Task set:
1/ Which numbers appear in the article on pharma R&D returns? List every figure, percentage and year it gives.
2/ How would you carry on the article about pharma R&D returns, starting after its final sentence?

Selected excerpt:
= Beginning of Section =

Pharma returns on R&D ebb to new low, Deloitte finds
- Pharmaceutical companies are earning a slimmer and slimmer return on investment in drug R&D, as the cost to bring a compound to market has increased sharply while forecasted peak sales per drug candidate have slumped, a new report from Deloitte concludes.
- Deloitte estimated the average return on investment in R&D fell to just 1.9% this year among the 12 large drugmakers studied, reaching the lowest level since the consultancy began calculating the figure in 2010. Returns topped 10% then, but have fallen steadily in nearly every year through 2018.
- R&D productivity is a perennial focus for the industry, which depends on the success of new medicines to sustain its business over the long term. Deloitte's findings paint a dismal picture of pharma companies' performance, even as regulators in the U.S. approved a record number of experimental drugs this year.
Deloitte's annual report on R&D productivity, while limited in scope, is an indicator of the challenges faced by large pharmaceutical firms in bringing new molecules to market.

= End of Section =

Data for review:
= Beginning of Section =

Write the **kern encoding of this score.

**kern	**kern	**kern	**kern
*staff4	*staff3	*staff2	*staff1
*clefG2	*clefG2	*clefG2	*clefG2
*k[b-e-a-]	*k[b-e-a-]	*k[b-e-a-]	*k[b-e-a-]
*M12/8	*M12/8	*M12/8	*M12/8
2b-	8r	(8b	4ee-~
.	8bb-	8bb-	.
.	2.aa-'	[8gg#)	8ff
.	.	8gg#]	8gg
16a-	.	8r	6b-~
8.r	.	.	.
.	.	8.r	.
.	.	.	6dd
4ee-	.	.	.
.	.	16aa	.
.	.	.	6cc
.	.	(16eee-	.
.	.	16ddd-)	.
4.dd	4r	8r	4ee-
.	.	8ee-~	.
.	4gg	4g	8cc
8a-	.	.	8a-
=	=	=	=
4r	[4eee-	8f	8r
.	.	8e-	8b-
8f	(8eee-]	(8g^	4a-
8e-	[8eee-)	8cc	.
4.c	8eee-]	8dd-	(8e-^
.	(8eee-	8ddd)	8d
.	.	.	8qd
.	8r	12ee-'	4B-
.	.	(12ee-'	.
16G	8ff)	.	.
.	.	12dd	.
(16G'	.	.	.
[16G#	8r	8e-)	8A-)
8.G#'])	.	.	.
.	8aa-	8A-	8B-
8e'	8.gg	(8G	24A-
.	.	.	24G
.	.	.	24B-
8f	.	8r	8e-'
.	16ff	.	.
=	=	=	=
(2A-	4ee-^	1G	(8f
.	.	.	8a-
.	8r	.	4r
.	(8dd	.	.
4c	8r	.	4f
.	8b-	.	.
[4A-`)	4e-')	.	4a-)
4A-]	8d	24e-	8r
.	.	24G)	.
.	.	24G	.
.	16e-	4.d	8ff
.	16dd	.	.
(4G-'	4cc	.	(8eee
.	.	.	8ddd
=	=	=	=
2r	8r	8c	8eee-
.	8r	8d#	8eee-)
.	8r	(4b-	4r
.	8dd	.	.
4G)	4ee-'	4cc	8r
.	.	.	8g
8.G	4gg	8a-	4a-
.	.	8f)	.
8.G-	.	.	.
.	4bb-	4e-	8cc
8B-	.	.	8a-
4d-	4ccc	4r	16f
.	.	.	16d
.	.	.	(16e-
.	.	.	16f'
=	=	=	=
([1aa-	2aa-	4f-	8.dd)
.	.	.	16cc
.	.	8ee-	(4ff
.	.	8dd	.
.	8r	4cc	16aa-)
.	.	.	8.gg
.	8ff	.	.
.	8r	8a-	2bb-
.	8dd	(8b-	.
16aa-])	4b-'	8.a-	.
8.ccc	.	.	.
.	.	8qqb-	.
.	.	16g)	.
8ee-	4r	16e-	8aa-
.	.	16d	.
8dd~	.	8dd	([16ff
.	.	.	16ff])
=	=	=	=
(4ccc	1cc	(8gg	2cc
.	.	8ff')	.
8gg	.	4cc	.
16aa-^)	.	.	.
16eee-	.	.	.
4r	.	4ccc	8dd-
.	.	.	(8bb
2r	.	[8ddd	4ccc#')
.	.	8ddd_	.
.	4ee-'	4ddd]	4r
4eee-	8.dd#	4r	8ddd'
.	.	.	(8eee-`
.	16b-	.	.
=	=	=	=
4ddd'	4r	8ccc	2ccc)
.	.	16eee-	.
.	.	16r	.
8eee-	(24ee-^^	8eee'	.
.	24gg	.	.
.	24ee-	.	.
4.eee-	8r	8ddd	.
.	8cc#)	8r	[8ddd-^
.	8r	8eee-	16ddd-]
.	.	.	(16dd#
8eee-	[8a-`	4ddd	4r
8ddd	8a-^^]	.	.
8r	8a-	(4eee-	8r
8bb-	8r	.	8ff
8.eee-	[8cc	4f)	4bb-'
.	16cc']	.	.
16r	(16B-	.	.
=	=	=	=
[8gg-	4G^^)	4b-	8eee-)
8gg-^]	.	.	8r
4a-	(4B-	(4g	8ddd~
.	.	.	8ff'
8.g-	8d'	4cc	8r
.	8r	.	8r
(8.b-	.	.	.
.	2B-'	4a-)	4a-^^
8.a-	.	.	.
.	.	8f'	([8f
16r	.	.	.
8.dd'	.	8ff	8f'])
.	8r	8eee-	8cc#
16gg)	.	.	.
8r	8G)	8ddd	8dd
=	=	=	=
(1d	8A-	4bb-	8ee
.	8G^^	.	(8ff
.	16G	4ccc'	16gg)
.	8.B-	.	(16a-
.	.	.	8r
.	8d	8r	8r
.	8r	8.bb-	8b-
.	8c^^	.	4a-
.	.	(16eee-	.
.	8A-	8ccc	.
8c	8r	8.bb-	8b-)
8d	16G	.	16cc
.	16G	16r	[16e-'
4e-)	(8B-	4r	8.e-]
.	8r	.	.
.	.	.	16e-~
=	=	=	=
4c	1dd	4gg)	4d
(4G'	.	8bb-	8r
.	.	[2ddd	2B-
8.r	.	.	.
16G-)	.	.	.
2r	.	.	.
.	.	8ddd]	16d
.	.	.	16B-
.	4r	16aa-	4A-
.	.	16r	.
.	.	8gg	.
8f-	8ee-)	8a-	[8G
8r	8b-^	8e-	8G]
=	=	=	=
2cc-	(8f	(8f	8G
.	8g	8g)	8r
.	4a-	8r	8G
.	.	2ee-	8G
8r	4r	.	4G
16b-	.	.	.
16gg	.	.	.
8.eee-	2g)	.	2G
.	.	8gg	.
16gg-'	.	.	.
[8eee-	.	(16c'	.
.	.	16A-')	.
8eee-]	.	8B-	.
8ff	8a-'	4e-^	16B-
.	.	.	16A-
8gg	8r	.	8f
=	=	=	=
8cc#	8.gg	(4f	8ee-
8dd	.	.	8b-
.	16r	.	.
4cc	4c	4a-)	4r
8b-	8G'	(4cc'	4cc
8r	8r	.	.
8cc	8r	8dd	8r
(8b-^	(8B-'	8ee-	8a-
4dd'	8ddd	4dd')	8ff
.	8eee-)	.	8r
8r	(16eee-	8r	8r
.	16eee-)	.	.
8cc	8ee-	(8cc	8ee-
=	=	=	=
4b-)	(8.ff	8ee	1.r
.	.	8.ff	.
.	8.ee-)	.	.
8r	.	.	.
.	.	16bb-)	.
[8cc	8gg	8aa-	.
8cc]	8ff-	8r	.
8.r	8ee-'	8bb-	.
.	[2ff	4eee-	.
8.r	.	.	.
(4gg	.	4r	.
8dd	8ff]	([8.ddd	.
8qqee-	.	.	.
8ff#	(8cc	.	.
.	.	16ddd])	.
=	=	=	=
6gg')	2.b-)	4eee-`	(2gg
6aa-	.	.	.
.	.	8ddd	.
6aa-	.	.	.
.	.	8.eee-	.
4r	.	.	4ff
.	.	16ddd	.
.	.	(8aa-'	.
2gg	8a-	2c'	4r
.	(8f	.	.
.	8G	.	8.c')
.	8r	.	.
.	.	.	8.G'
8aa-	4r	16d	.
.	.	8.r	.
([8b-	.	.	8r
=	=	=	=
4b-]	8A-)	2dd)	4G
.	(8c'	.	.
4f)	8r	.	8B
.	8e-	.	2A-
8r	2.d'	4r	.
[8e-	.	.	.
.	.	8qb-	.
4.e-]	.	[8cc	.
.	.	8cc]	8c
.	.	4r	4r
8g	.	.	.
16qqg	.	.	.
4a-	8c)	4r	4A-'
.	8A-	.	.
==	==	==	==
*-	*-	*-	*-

= End of Section =

Answer section:
1/ 1.9%, 12, 2010, 10%, 2018

2/
Simply put, the consultancy measures returns on R&D investment by calculating the amount spent to develop an asset through to launch and an estimate of the future revenue forecast to be generated from those drug candidates.
Rising costs coupled with declining sales forecasts has resulted in steady decline in return on investment.
According to Deloitte, the average cost to develop a drug among the 12 large-cap pharmaceutical firms included in the original analysis has risen to total just over $2.1 billion — in line with estimates from groups like the Tufts Center for the Study of Drug Development.
That figure, however, includes the cost of capital (or opportunity cost) to drugmakers' investment in R&D and has been disputed by others, including in an analysis in JAMA last year of 10 cancer drugs that cast the figure as a fraction of that. Some critics say pharmas inflate the costs to justify higher prices.
By Deloitte's analysis, forecast peak sales per late-stage asset have declined to $407 million, down from $816 million in 2010.
Part of the year-to-year drop between 2017 and 2018 stems from late-stage candidates securing approval, thereby moving the predicted future sales associated with those drugs out of Deloitte's calculations and weighing on the calculated internal rate of return.
Yet while that's a methodological factor, Deloitte argues it reflects an inability of drugmakers to fully replace assets moving to commercial with earlier-stage assets entering later-stage development.
Deloitte's figures, taken from 2010 to 2018, could suggest a broader rethink of how the industry conducts R&D is needed.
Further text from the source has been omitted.